In the same way, we cannot really learn to be followers of Jesus except by following Jesus: by going out and doing what he did in reaching out to those in need, in coming to understand their lives and their experiences, and in serving them in God’s name.  And, if we really immerse ourselves in that work, we inevitably find that it’s not a safe or easy or comfortable job.  It is one in which we find ourselves sharing in the same sort of toils and conflicts and sufferings that Jesus experienced.  But it is only in that lived experience that we really come to know who he is.

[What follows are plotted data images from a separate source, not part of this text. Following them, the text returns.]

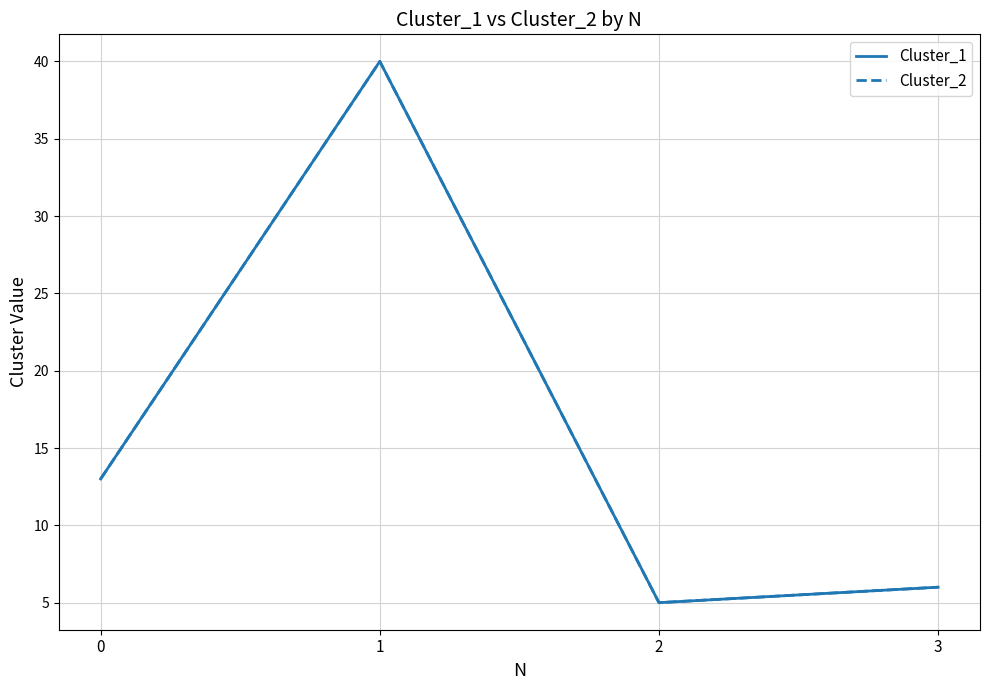

Is this an area chart (filled region under the line)?

No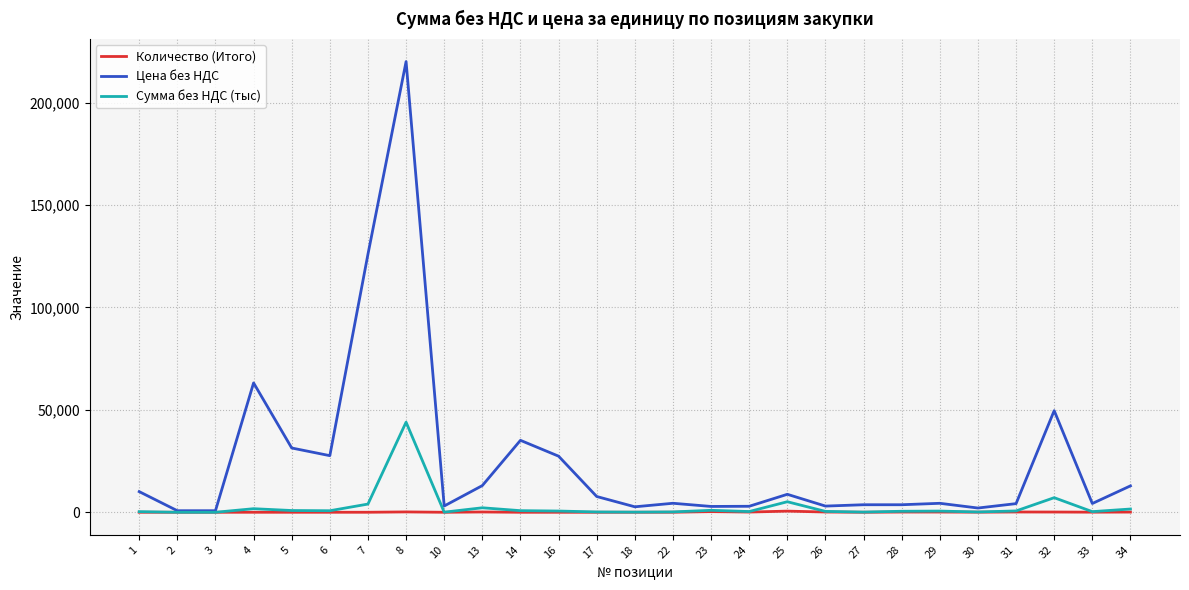

Which series has the largest total across all categories?

Цена без НДС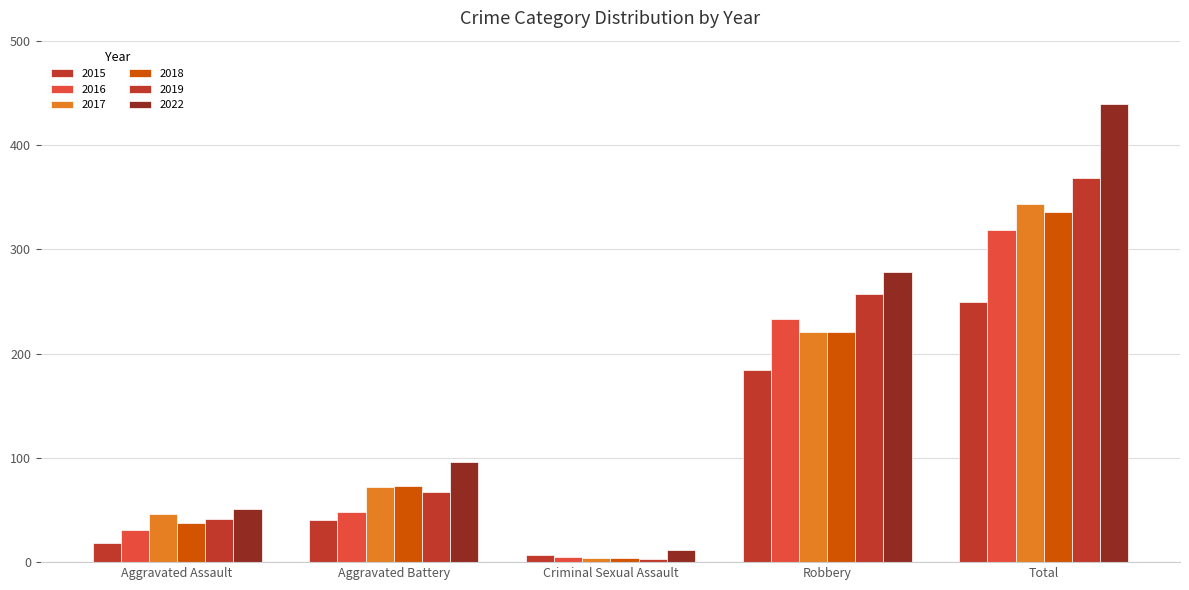

How many bars are there in total?

30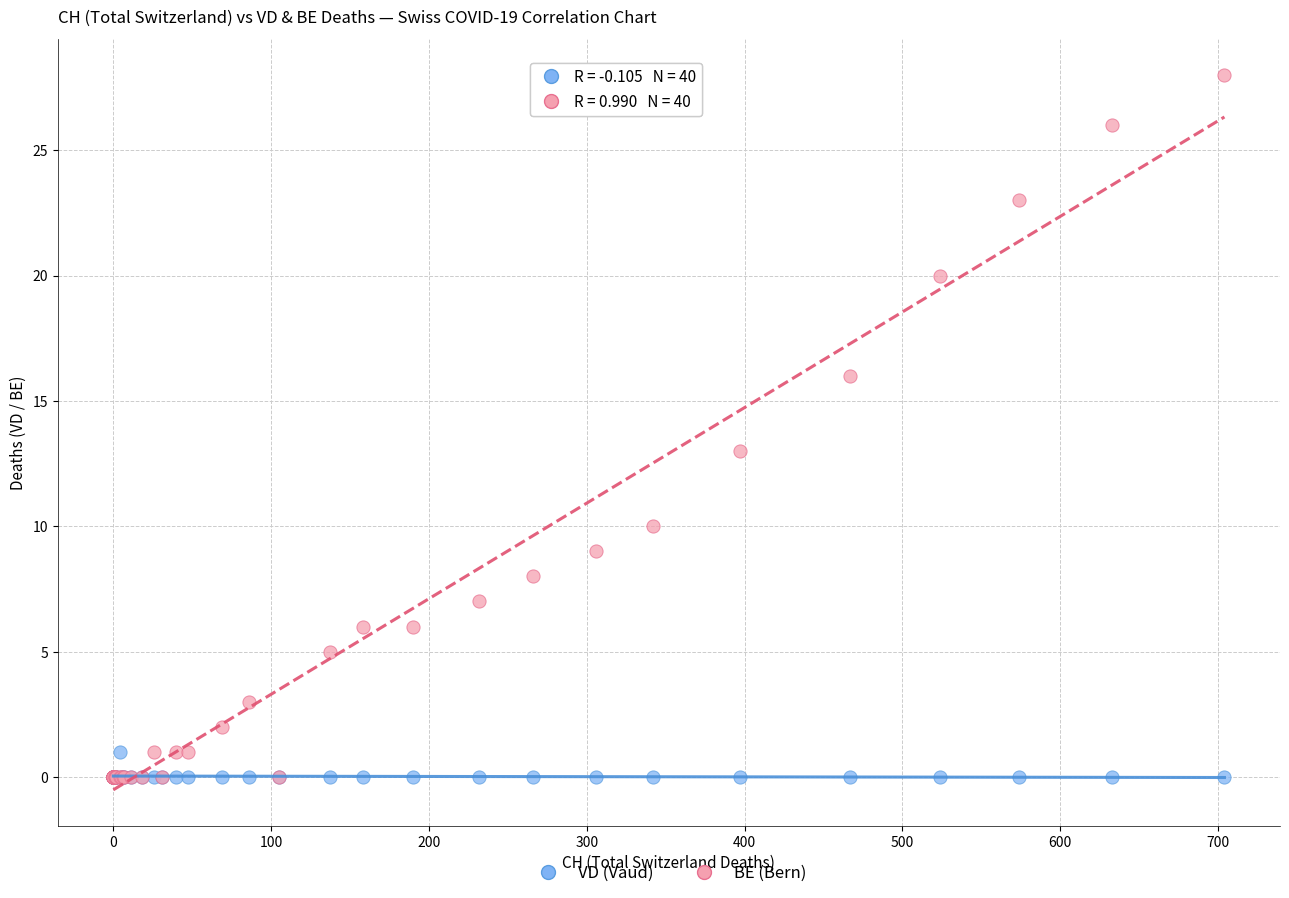

In the BE (Bern) series, what Y value is closest to 14?

13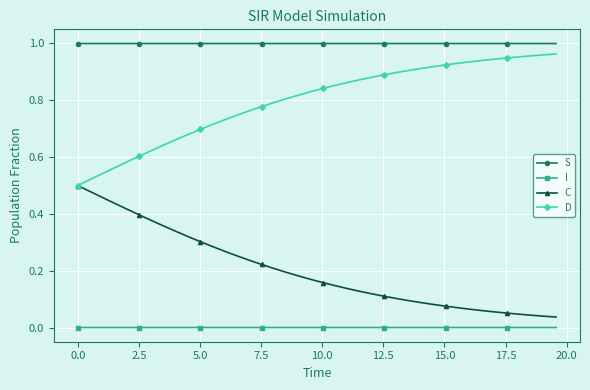

Rank the series by their average value, from lowest to highest.

I, C, D, S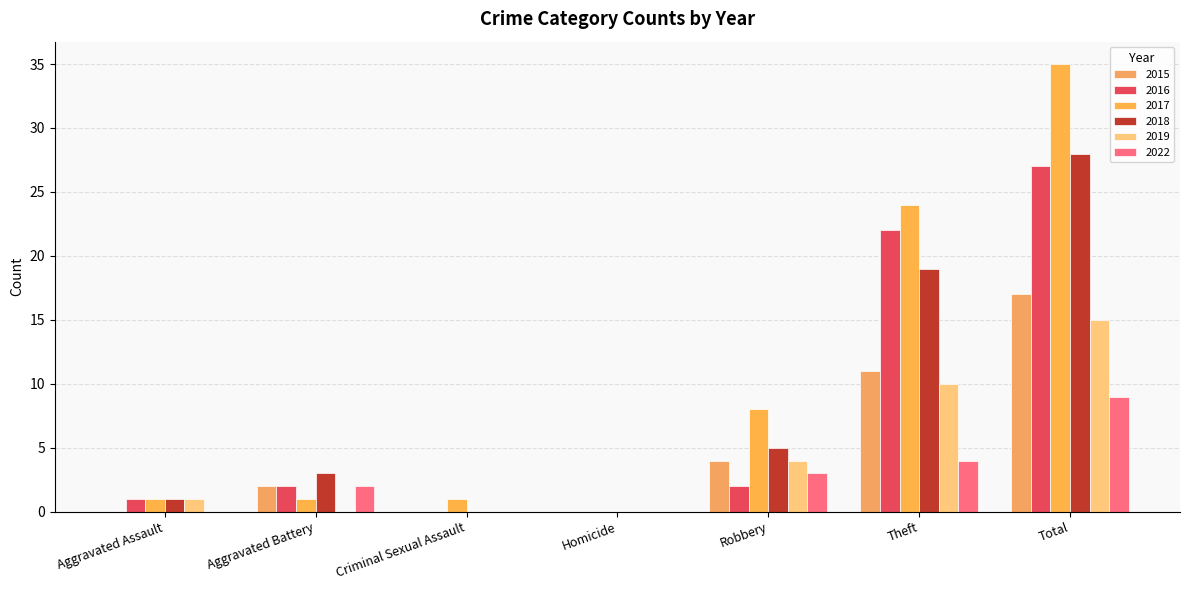

What is the difference between the maximum and second lowest values in the 2017 series?

34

Dr. Albert Schweitzer is best known for his medical work in west Africa; but he was also an accomplished organist, a pastor, and a respected biblical scholar.  In 1910, he published his most famous work, one which explored and evaluated the research that had been going on during the 1800s on moving beyond either a literal or a rationalistic approach to the gospels.  Its English title is The Quest for the Historical Jesus.  It may have been when he was writing that book that he recognized what Jesus’ first disciples came to understand: that the only way to know with any depth who Jesus is is by actually following him.  Albert Schweitzer summarizes that realization in the book’s concluding paragraph:


“He comes to us as One unknown, without a name, as of old, by the lake side, He came to those men who knew Him not.  He speaks to us the same word: “Follow thou me!” and sets us to the tasks which He has to fulfill for our time.  He commands.  And to those who obey Him, whether they be wise or simple, He will reveal Himself in the toils, the conflicts, the sufferings which they shall pass through in His fellowship, and, as an ineffable mystery, they shall learn in their own experience Who He is.”


“Come,” Jesus says to us.  “Come, follow me.”